The vaginal microbiota of healthy women has been grouped into 5 community state types (CSTs), among which four were dominated by Lactobacillus species, including L. crispatus, L. gasseri, L. iners and L. jensenii (Ravel et al., 2011). A previous study demonstrated that native dominant Lactobacillus species could persistently colonize the vagina, while others (Vallor et al., 2001), such as the L. rhamnosus and L. reuteri investigated in this study, are more likely to be transient. Hence, more potential Lactobacillus strains belonging to dominant species should be developed for women’s vaginal health. For instance, L. crispatus CTV-05 (Lactin-V) is an investigational new drug (IND)-proven probiotic strain applied to prevent the recurrence of BV. The phase IIb trial results indicated that the use of Lactin-V after vaginal metronidazole treatment could significantly lower the incidence of BV recurrence when compared to placebo (Cohen et al., 2020).

The dose of lactobacilli was another possible reason for the lack of significant results (Huang et al., 2014). The total numbers of L. rhamnosus GR-1 and L. reuteri RC-14 in the probiotic product in this study were examined and were 8 × 109 CFU/sachet/day at the beginning of the trial and declined to 1 × 109 CFU/sachet/day at the end of the trial. The decrease in the number of lactobacilli could play a role in the effectiveness of the product. Furthermore, the timing of probiotic use, sample collection and subsequent visits, as well as dietary habits and daily routines, could also alter the results of the trial (Dausset et al., 2018; Marcotte et al., 2019). Moreover, the antifungal medication prescribed to 11 participants who reported vaginal itching or burning and were diagnosed with vulvovaginal candidiasis in the trial, could have some effect on faecal and vaginal microbiome, and this may also indicate the limitation of the study.

Conclusions

The study indicated that daily oral use of L. rhamnosus GR-1 and L. reuteri RC-14 as adjuncts to metronidazole vaginal suppositories did not increase the BV cure rate in Chinese patients compared to treatment with metronidazole alone, which may result from the lack of therapeutic probiotic species in the vaginal and faecal microbiota after administration.

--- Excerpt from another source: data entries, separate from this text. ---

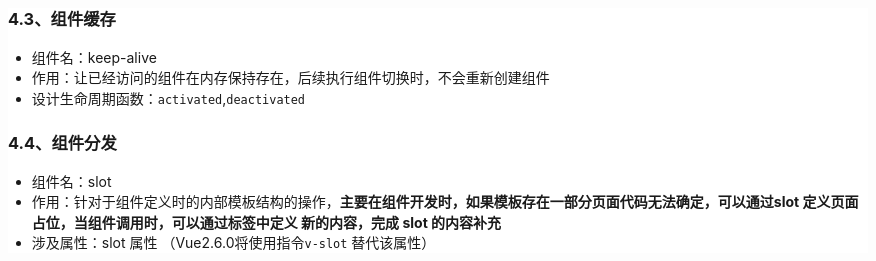 ### 4.3、组件缓存

- 组件名：keep-alive
- 作用：让已经访问的组件在内存保持存在，后续执行组件切换时，不会重新创建组件
- 设计生命周期函数：`activated`,`deactivated`

### 4.4、组件分发

- 组件名：slot 
- 作用：针对于组件定义时的内部模板结构的操作，**主要在组件开发时，如果模板存在一部分页面代码无法确定，可以通过slot 定义页面占位，当组件调用时，可以通过标签中定义 新的内容，完成 slot 的内容补充**
- 涉及属性：slot 属性 （Vue2.6.0将使用指令`v-slot` 替代该属性）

Data Availability Statement

The datasets presented in this study can be found in online repositories. The names of the repository/repositories and accession number(s) can be found below: [https://www.ncbi.nlm.nih.gov/PRJNA730591].

Ethics Statement

The studies involving human participants were reviewed and approved by the Medical Ethnic Committee of PKUSZH. The patients/participants provided their written informed consent to participate in this study.

Author Contributions

SF and XZ designed and conducted the research. YZ, LH and LG carried out the clinical trail. XZ, YZ and JL analyzed the data and wrote the paper. ZP, and YL provided critical revisions of the article for intellectual content. All authors contributed to the article and approved the submitted version.

Funding

This trial was funded by the Shenzhen Healthcare Research Project (grant number SZXJ2018080) and the Shenzhen Science and Technology Innovation Commission (grant number JCYJ20190809101409603 and JCYJ20200109140614667). The funder of the study had no role in the study design, data collection, data analysis, data interpretation or writing of the report.

Conflict of Interest

Author LG was employed by company BGI-Shenzhen.

The remaining authors declare that the research was conducted in the absence of any commercial or financial relationships that could be construed as a potential conflict of interest.